From the entries that follow, copy exactly the lines beginning at the line holding "chosen motifs to be coloured in to" and continuing through the line holding "Www.allrecipes.com".

[Extracted page text data]
------------------------------

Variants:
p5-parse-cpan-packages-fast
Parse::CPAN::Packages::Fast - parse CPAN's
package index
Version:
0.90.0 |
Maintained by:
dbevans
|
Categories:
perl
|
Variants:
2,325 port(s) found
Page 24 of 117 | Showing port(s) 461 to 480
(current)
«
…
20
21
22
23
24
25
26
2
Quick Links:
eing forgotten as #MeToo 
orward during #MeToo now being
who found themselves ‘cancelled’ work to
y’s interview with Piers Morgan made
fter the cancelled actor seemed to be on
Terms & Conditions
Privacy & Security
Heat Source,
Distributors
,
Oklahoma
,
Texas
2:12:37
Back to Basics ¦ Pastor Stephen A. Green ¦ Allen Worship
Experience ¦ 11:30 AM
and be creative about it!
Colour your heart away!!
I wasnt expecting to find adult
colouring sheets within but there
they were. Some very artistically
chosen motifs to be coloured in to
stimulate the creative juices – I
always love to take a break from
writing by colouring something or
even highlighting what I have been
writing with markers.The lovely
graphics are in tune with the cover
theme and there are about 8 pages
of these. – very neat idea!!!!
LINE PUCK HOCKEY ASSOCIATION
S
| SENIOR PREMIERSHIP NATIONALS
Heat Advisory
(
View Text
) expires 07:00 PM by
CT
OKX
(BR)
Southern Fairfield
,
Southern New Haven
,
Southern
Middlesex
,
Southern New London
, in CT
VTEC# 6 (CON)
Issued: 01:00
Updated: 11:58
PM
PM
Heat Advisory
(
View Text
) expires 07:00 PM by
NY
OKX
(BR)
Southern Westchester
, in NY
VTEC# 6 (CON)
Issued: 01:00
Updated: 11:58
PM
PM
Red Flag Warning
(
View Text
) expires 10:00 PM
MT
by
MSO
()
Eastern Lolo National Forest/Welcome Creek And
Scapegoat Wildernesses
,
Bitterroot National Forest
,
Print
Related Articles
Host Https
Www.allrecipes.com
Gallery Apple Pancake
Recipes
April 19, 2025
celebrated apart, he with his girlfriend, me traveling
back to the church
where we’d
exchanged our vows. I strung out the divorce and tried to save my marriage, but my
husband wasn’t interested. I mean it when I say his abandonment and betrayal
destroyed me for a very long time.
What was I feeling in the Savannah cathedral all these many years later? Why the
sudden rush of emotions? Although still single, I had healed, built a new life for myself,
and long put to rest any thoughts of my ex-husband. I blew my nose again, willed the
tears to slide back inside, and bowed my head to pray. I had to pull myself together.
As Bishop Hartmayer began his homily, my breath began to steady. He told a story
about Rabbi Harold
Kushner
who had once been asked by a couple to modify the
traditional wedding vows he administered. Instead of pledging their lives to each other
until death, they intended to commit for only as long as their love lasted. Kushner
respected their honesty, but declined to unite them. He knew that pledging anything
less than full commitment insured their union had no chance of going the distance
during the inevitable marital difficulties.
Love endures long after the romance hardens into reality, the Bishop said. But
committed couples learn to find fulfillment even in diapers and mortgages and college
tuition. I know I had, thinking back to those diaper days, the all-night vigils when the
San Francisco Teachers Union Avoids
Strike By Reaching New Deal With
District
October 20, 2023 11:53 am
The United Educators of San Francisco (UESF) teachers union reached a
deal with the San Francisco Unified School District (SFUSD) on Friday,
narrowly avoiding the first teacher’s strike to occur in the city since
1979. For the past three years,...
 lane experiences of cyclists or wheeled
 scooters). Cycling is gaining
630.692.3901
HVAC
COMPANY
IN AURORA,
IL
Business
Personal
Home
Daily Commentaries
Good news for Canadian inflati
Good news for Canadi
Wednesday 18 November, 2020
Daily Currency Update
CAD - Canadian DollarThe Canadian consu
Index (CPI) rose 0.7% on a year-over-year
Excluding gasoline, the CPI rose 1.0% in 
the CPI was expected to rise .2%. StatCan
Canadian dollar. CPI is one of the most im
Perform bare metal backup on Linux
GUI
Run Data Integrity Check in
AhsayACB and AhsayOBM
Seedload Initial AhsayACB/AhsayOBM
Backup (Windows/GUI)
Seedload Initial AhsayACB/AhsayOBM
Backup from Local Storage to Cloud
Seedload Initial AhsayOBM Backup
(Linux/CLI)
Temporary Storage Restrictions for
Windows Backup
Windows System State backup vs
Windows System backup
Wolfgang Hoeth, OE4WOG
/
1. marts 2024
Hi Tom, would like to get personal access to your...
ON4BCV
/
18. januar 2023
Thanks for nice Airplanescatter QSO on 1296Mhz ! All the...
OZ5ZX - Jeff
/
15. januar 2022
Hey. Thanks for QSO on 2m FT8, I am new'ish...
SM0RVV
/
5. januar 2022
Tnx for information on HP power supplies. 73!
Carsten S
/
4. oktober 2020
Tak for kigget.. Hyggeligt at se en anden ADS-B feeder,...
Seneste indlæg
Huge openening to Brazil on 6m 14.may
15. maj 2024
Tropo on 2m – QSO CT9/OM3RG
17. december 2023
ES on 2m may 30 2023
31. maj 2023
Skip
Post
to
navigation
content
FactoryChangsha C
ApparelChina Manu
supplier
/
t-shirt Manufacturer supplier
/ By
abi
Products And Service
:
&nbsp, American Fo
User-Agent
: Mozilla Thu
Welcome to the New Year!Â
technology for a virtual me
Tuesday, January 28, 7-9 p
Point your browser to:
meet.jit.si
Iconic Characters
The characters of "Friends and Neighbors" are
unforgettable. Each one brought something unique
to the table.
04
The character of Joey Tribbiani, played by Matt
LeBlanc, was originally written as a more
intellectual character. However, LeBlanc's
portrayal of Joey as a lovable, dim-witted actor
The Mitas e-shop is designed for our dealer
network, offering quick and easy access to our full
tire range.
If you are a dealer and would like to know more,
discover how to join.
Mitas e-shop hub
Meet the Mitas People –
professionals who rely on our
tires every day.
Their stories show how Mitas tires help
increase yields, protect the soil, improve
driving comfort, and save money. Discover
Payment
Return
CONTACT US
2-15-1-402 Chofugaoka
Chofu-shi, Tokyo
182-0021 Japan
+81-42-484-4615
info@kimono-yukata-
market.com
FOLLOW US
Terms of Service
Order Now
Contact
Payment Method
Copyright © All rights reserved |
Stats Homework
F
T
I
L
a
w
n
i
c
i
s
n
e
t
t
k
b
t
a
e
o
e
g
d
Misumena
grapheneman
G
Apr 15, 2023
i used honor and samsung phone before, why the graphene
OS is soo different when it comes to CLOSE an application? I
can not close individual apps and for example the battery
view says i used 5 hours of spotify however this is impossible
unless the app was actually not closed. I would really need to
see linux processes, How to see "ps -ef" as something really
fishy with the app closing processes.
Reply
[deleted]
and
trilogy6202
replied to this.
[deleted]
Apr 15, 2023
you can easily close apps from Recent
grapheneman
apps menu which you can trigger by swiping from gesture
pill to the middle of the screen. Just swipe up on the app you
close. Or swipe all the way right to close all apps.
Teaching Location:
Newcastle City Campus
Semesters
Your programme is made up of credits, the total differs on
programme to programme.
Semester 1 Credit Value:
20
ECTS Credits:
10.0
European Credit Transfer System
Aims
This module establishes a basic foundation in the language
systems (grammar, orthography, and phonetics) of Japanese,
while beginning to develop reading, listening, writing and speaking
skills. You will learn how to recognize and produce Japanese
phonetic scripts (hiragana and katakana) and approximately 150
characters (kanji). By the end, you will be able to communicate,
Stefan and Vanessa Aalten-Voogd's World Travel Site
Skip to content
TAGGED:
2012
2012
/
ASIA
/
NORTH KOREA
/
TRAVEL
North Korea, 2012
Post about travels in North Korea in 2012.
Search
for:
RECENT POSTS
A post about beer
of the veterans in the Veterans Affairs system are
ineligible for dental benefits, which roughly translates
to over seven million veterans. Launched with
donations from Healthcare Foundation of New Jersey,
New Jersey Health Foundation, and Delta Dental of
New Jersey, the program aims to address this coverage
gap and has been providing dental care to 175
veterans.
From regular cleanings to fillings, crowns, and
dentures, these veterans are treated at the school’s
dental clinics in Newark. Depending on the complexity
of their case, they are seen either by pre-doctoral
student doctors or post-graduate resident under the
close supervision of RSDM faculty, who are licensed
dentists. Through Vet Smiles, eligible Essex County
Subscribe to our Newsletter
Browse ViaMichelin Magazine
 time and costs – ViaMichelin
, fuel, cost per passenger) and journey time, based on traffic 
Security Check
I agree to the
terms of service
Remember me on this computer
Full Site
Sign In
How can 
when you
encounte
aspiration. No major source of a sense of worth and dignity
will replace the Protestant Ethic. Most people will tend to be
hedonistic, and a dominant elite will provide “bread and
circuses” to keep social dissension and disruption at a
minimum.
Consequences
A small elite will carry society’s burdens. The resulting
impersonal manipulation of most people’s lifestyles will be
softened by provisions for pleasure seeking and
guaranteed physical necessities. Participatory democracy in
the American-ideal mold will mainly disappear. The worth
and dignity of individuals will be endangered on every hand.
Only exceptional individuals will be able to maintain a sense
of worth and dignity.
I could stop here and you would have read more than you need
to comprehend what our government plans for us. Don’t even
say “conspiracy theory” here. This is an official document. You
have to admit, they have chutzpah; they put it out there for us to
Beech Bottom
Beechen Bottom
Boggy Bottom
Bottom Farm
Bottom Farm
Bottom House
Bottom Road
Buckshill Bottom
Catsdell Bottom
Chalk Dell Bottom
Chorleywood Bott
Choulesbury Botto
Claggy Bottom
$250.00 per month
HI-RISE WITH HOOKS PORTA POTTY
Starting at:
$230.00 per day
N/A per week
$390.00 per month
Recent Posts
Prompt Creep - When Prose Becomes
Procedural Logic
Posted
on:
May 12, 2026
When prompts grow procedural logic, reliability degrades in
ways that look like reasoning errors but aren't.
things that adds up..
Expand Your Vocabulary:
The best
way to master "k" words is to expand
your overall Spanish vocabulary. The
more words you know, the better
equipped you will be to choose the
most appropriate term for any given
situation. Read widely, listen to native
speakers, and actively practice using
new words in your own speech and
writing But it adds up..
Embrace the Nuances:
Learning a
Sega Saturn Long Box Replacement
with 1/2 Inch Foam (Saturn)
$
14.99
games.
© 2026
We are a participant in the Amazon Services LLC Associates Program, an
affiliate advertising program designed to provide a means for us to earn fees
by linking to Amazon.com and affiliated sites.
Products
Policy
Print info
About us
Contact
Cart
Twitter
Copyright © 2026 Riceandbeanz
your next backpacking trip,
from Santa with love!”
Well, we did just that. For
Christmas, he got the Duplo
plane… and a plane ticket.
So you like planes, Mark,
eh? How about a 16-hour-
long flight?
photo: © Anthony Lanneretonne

------------------------------

> _EXERCISE RESPONSE_:
chosen motifs to be coloured in to
stimulate the creative juices – I
always love to take a break from
writing by colouring something or
even highlighting what I have been
writing with markers.The lovely
graphics are in tune with the cover
theme and there are about 8 pages
of these. – very neat idea!!!!
LINE PUCK HOCKEY ASSOCIATION
S
| SENIOR PREMIERSHIP NATIONALS
Heat Advisory
(
View Text
) expires 07:00 PM by
CT
OKX
(BR)
Southern Fairfield
,
Southern New Haven
,
Southern
Middlesex
,
Southern New London
, in CT
VTEC# 6 (CON)
Issued: 01:00
Updated: 11:58
PM
PM
Heat Advisory
(
View Text
) expires 07:00 PM by
NY
OKX
(BR)
Southern Westchester
, in NY
VTEC# 6 (CON)
Issued: 01:00
Updated: 11:58
PM
PM
Red Flag Warning
(
View Text
) expires 10:00 PM
MT
by
MSO
()
Eastern Lolo National Forest/Welcome Creek And
Scapegoat Wildernesses
,
Bitterroot National Forest
,
Print
Related Articles
Host Https
Www.allrecipes.com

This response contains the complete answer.